May 26, 2001

 

It feels like we’ve been traveling like Bedouins lately.  This weekend we’re here in Silistra.  Last night was the senior “ball”, which Kate and I were invited to.  It turns out that only six of my students were there, out of about 100 or so other graduating students.  The rest of my students decided to skip out on the ball and head up to Budapest for their senior excursion.  Sort of disappointing, but it was fun nonetheless.  The ball is like senior prom in the States, except that on every table there’s wine and booze and most of the kids were smoking.  Nothing out of the ordinary for Bulgaria.  Sure, the kids were pretty loosened up by midnight or so, but that’s celebrating in Bulgaria.  We didn’t see it get out of control.  Kate and I were thinking what would happen if American seniors showed up to their prom to see wine on their tables . . . what would happen?  The seniors were coming around to the teacher’s tables, offering toasts and asking teachers to dance.  Teachers gave marks for students who were voluntarily embarrassing themselves in front of everyone by trying to sing some popular songs.  The winners got pens . . . 

 

During this past week was a holiday for two Bulgarian men, Cyril and Methodius, who created the Bulgarian alphabet, which is now used for Russia, among other languages.  The Cyrillic alphabet is a strong point of pride for Bulgarians.  This day is also a day that celebrates education in general and the seniors graduated at the theater in the center of town.  There was no school and all the schools in Silistra paraded themselves to the Center, leading themselves with banners and flags.  It was exciting to be part of such a big celebration.  Each school was announced by some people behind a microphone and a band played on as we passed.  After the parading, my school, “Peyo Yavorov”, gathered in the theater to award and congratulate the graduating seniors.  While the awards were serious at this event – best math student, best English student, etc., etc., the awards given at the “ball” were for Mr. & Miss Gossip, Mr.
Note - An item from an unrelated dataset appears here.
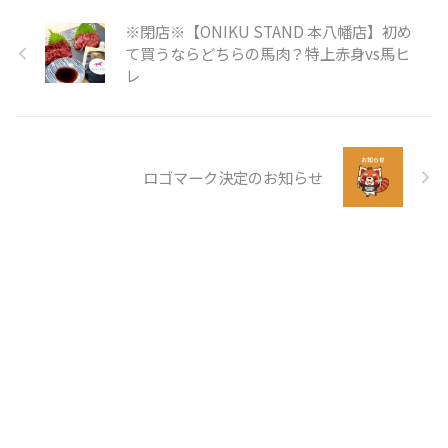
※閉店※【ONIKU STAND 本八幡店】初め
て買うならどちらの馬肉？特上赤身vs馬ヒ
レ
ロゴマーク決定のお知らせ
Dull, Mr. & Ms. Extravagant and other funny awards. 

 

Last weekend we were in Jason’s town, Kierkovo, a wee-little town (700 people) on the Greek border in the Rhodope Mountains.  It was Jason’s birthday and a good-sized group of PCV’s showed up in to celebrate.  (Check out the pics.)  It’s quite a different place from Silistra (40,000 people) – everyone knew Jason and his business.  Kate and I can walk down the street in Silistra without being noticed, but everywhere we went with Jason people stopped to say hello and we are probably still the talk of the town.  We hiked up a hill to an abandoned village and made camp there for the night.  It had been abandoned about fifteen years prior, though people in Kierkovo still keep up, so to speak, some of the homes.  All that seems to mean is keeping some type of lock on the door.  In the village was an old mosque, which we never succeeded to enter.  In this part of the country, Turkish is spoken just as fluently as Bulgarian, if not more.  In one old home was a room that looked like someone just got up and left about thirty years ago.  We found a notebook from 1969, with notes from French class . . . oui oui.  Then we made another trip down to pick up more food and passed along a ridge that overlooked a valley and a ridge of mountains that is the Greek border.  We tried to get home on Sunday, but we were all foiled when the bus driver took his son’s football team to a match and didn’t come for the 10am to Kurdjali.  We eventually made our way back to Sofia, but Kate and I missed our night train back to Silistra, so we spent a night in Sofia with the volunteer there.  I missed class the next day (darn!).  We got a little of our train ticket refunded, and had to take the grueling bus ride back.  It wouldn’t be so bad if there weren’t generic techno music being played at varying levels of volume for six hours over the speakers on the bus. 

 

We recently saw the movie “Duets” at a theater in our town. In case you didn’t see it, it’s about American people finding some measure of meaning in their life through the saving grace of karaoke.  After seeing the movie, I realized just how unique America’s search for its soul, is.  The after-effects of capitalism gone crazy, in strip-malling America into oblivion, is somewhat portrayed in the movie, but it is absolutely irrelevant here in Bulgaria.  So many of my students blindly worship anything American and people here automatically associate America with greatness.  Most people here haven’t experienced yet the side effects of a successful free economy and consuming the world’s resources with a voracious appetite.  First you need to take care of the basic necessities – food, shelter, clothing, etc.  While those are available here, their dependability is always in question.  A Bulgarian rarely leaves his/her job simply because he or she isn’t being paid – to do that would risk having a job at all.  It seems to me that after some level of security is felt then one is able to ask the bigger questions in life.  Not that those questions don’t ever come into a Bulgarian’s mind, but what is the more immediate need – to ensure food for the family or contemplate one’s place in this world?  So many people here, just as many people in America, long for a life without insecurity.  And for us Americans who have grown up in such a rich country, we can easily see the disadvantages of living in a Disneyfied world.  But it is still incredibly tempting to many people in the world.  And when I try to explain this to a Bulgarian, I get a disbelieving laugh.